<<<<

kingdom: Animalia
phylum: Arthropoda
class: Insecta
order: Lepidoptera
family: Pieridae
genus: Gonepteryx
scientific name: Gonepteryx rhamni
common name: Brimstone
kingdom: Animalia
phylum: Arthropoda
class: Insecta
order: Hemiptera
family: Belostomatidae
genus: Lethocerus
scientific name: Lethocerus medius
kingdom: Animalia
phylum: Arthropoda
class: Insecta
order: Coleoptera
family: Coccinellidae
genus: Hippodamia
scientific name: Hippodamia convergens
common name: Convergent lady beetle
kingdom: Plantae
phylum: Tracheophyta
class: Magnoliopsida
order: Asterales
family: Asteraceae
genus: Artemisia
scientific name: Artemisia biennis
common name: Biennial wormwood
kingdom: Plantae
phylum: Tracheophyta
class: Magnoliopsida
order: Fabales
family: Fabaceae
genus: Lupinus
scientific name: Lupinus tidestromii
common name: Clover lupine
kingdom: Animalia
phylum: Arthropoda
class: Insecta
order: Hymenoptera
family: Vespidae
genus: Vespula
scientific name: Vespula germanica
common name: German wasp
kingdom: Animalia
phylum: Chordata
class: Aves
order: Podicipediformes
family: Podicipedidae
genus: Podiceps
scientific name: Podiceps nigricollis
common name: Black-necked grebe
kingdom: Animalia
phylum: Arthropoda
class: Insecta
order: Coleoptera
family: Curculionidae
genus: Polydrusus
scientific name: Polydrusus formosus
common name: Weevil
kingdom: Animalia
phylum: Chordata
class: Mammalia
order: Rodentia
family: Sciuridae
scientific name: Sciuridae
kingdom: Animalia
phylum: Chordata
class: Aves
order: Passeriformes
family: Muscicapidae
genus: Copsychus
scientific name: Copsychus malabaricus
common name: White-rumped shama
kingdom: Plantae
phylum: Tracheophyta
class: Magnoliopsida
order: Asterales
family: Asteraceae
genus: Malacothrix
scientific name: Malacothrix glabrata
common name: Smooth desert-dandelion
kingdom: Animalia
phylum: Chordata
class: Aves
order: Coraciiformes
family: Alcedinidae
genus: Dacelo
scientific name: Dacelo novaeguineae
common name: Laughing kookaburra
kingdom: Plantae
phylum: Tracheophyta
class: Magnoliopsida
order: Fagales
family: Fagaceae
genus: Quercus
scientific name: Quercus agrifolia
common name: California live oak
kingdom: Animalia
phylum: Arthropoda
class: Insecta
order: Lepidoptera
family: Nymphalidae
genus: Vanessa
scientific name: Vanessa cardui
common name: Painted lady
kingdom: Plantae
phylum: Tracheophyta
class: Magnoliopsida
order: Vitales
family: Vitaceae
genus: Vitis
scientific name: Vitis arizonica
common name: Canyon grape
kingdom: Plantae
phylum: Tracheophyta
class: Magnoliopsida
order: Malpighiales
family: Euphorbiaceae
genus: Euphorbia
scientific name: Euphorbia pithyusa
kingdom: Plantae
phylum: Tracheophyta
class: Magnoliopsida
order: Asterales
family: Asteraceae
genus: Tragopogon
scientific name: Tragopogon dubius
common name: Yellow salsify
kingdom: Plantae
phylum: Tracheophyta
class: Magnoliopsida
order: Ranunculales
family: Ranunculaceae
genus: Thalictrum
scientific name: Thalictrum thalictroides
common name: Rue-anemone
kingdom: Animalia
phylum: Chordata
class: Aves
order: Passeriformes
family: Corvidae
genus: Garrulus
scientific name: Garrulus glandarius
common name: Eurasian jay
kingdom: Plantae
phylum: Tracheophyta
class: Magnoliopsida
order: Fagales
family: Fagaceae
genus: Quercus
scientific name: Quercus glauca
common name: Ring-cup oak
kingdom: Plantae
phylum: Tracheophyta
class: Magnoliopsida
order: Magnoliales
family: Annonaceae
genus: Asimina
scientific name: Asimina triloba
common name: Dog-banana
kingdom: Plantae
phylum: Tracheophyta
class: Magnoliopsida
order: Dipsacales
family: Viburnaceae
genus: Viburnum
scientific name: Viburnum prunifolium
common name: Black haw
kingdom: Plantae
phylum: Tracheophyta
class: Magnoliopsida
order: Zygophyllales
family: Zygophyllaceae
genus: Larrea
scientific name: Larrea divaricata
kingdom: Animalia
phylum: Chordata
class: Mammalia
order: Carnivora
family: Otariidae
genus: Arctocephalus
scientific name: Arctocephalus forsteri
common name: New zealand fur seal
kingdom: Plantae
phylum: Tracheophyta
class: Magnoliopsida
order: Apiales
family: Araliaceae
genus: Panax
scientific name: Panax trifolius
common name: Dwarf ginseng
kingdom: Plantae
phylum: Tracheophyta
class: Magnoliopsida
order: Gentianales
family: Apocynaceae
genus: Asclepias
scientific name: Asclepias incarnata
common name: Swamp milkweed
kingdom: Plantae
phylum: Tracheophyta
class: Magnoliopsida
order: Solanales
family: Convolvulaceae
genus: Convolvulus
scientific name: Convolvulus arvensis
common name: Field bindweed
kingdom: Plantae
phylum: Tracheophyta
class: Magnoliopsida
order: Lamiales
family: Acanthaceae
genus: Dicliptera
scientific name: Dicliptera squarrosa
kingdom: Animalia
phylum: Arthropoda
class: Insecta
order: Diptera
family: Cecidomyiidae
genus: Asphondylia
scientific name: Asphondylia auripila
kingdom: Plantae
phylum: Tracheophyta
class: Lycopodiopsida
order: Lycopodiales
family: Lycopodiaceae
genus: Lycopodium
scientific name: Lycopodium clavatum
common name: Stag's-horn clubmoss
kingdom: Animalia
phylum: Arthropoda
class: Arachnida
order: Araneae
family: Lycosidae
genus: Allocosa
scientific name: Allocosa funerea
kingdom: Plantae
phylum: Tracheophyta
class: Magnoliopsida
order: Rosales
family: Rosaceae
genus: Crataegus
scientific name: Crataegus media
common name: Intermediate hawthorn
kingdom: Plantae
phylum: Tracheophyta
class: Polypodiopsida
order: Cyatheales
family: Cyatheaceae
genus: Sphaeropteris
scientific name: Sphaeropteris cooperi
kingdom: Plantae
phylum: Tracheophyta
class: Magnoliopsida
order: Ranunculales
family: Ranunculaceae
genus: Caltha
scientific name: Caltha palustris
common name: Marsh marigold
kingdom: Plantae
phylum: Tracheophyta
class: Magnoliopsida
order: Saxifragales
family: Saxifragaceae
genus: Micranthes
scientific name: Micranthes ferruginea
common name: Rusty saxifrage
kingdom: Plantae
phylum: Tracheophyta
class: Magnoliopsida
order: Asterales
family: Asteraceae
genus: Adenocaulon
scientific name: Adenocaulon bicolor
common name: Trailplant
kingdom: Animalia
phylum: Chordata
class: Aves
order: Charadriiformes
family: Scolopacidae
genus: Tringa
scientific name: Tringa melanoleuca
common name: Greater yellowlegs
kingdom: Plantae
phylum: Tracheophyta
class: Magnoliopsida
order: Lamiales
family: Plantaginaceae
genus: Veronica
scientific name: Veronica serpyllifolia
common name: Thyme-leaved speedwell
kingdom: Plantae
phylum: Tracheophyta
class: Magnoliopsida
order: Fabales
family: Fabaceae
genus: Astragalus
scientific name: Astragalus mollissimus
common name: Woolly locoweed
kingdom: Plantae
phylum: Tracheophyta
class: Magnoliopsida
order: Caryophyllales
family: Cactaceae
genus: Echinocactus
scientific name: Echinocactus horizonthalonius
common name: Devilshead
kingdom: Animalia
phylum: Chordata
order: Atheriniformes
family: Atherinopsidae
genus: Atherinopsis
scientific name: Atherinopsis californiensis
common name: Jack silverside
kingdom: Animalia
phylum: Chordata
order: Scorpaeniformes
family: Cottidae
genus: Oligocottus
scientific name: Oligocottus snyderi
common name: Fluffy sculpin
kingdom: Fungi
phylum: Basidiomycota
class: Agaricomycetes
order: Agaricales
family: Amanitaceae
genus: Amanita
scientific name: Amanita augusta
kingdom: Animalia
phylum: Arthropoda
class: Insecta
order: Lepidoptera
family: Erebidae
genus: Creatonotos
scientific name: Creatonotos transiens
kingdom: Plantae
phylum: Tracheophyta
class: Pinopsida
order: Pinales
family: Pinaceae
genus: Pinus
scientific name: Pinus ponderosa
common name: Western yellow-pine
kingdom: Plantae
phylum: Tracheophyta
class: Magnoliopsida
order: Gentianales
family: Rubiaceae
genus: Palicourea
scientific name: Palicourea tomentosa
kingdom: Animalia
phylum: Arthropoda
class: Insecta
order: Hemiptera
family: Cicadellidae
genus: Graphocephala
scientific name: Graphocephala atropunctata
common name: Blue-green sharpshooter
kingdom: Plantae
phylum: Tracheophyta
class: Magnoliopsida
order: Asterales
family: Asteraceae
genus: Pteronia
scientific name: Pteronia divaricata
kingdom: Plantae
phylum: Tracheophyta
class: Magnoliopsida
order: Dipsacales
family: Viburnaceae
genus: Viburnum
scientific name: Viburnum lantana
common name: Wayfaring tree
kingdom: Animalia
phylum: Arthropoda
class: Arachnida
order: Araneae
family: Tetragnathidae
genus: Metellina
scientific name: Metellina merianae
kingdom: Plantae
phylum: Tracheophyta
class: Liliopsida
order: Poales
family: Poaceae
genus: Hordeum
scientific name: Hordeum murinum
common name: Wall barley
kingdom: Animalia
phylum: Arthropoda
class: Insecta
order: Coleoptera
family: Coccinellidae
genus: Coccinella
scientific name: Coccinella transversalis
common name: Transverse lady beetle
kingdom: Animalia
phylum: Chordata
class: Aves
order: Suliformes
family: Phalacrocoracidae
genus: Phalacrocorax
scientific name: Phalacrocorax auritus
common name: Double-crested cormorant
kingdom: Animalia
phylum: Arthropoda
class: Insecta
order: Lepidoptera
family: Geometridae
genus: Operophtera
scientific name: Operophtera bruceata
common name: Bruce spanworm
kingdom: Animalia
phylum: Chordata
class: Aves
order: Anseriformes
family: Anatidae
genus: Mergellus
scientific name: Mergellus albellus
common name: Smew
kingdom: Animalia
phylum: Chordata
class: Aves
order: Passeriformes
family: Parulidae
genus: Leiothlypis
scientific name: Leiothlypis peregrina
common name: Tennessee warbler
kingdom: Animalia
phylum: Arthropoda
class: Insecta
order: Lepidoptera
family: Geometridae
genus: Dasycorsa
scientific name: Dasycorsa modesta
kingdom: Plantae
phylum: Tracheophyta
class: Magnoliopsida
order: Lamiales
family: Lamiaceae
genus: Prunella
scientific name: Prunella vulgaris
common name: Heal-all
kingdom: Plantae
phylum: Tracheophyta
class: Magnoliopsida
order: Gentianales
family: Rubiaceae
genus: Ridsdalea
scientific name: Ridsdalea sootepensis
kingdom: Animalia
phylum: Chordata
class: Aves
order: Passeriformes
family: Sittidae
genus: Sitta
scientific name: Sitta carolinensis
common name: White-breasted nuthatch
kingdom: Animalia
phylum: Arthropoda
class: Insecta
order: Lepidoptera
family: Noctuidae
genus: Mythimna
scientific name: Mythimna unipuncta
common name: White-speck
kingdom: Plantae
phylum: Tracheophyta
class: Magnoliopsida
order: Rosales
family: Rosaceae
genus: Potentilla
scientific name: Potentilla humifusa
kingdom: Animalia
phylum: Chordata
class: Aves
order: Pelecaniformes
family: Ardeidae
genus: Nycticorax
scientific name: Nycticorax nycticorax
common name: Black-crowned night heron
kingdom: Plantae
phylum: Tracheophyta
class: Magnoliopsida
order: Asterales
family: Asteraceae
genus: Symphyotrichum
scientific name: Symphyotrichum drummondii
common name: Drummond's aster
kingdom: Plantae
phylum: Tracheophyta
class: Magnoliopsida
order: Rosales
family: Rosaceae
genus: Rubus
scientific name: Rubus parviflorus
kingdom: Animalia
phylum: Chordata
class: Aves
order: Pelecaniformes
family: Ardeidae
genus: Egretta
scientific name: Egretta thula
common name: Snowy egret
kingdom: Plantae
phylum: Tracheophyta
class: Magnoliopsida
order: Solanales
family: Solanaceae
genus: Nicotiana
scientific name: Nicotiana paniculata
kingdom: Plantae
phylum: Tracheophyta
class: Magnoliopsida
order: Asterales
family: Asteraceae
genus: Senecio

>>>>

**YOUR INSTRUCTIONS**
Copy the lines of the material starting at the one containing "genus: Echinocactus" and ending at the one containing "genus: Pinus", both included, with every character unchanged.

**SOLUTION FOR THIS TASK**
genus: Echinocactus
scientific name: Echinocactus horizonthalonius
common name: Devilshead
kingdom: Animalia
phylum: Chordata
order: Atheriniformes
family: Atherinopsidae
genus: Atherinopsis
scientific name: Atherinopsis californiensis
common name: Jack silverside
kingdom: Animalia
phylum: Chordata
order: Scorpaeniformes
family: Cottidae
genus: Oligocottus
scientific name: Oligocottus snyderi
common name: Fluffy sculpin
kingdom: Fungi
phylum: Basidiomycota
class: Agaricomycetes
order: Agaricales
family: Amanitaceae
genus: Amanita
scientific name: Amanita augusta
kingdom: Animalia
phylum: Arthropoda
class: Insecta
order: Lepidoptera
family: Erebidae
genus: Creatonotos
scientific name: Creatonotos transiens
kingdom: Plantae
phylum: Tracheophyta
class: Pinopsida
order: Pinales
family: Pinaceae
genus: Pinus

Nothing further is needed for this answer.